- Born: Raphael Kofi Afaedor Ghana
- Education: Czech Technical University in Prague University of New York in Prague Harvard Business School
- Occupations: Entrepreneur; Business executive;
- Years active: 2012–present
- Known for: E-commerce and technology startups
- Title: Co-founder at Jumia, Supermart.ng and Kyosk Digital Services

= Raphael Afaedor =

Ghanaian entrepreneur

Raphael Kofi Afaedor is a Ghanaian technology and e-commerce entrepreneur, known for his work in African digital commerce and retail infrastructure. He co-founded Jumia Group in 2012, and was CEO until 2014. In 2014, he co-founded Supermart.ng, an online grocery and consumer goods platform in Nigeria, where he was CEO until 2019. In 2019, Afaedor co-founded Kyosk Digital Services, a Nairobi-based e-commerce and technology company focused on digitizing informal retail trade in Africa, and was CEO until 2025.

He began his career as a software engineer at Monster.com in 2004 before moving into product management and later investment management at Goldman Sachs in London in 2008. From 2009 to 2011, he held senior commercial roles at Notore Plc.
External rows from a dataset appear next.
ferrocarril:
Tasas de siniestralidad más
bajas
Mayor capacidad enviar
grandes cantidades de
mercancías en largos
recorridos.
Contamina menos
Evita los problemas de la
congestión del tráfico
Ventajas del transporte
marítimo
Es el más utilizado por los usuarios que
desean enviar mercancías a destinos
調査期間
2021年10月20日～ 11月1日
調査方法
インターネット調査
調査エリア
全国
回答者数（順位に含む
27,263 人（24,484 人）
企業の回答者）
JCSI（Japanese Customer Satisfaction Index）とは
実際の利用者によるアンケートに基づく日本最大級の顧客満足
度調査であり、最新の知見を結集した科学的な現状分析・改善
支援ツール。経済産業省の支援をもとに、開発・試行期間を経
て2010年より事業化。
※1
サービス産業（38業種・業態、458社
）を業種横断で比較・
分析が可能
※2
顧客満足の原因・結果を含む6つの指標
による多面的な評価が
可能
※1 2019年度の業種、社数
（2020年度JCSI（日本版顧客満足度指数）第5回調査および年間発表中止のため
== Early life and education ==
Raphael Kofi Afaedor was born in Ghana. Raphael attended Presbyterian School in Accra from 1988 to 1995. Afaedor earned both bachelor’s and master’s degrees in computer science from the Czech Technical University in Prague, completing his studies in 2003. He later obtained a master’s degree in marketing from the University of New York in Prague in 2006. From 2007 to 2009, he attended Harvard Business School, where he earned a Master of Business Administration.

== Career ==
In 2004, Afaedor began his professional career as a software engineer at Monster.com in Czech Republic. He later became senior product manager for European products, until 2007. In 2008, he joined Goldman Sachs in London, where he worked as an investment manager.

From 2009 to 2011, Afaedor worked at Notore Plc, a food and agricultural products company, where he was head of marketing and business development and later as head of sales for West, Central, and North Africa. In 2011, Afaedor co-founded QluQlu, a group-buying and e-commerce platform modeled on daily-deals websites.

== Ventures ==

=== Jumia Group ===
In 2012, Afaedor co-founded Jumia Group alongside Tunde Kehinde and Hendrik Harren. Jumia was formed following the merger of the Nigerian e-commerce platforms Kasuwa and Sabunta. Jumia expanded operations across multiple African countries, offering online retail, logistics, and digital payment services. In 2013, Jumia Nigeria became the first African company to win the prestigious "Best New Retail Launch" award at the World Retail Congress in Paris. He was CEO from 2012 to 2014. In 2014, Jumia won the best Online Retail Brand of the Year award at the BJAN Awards. The company later listed on the New York Stock Exchange in 2019.

=== Supermart.ng ===
In 2014, Afaedor co-founded Supermart.ng, an online grocery and consumer goods retailer based in Nigeria. He was CEO until 2019. During his tenure, Supermart.ng introduced Supermart Prime, a subscription-based delivery service in 2015.

=== Kyosk ===
In 2019, Afaedor co-founded Kyosk Digital Services, a Nairobi-based technology company focused on digitizing informal retail trade in Africa. Kyosk app connects retailers, farmers, and suppliers. In 2023, Kyosk Digital Services acquired KwikBasket, a Kenyan company operating in the distribution of agricultural products and services. Kyosk was ranked as the 2nd in the Financial Times Africa’s Fastest Growing Companies 2024 list and ranked 19th in 2025. He was CEO until 2025.

== Awards and recognition ==

- 1995: Received the West African Examinations Council (WAEC) Award for Academic Excellence.
- 2013: Named one of the Top 40 Under 40 by Business Day Nigeria.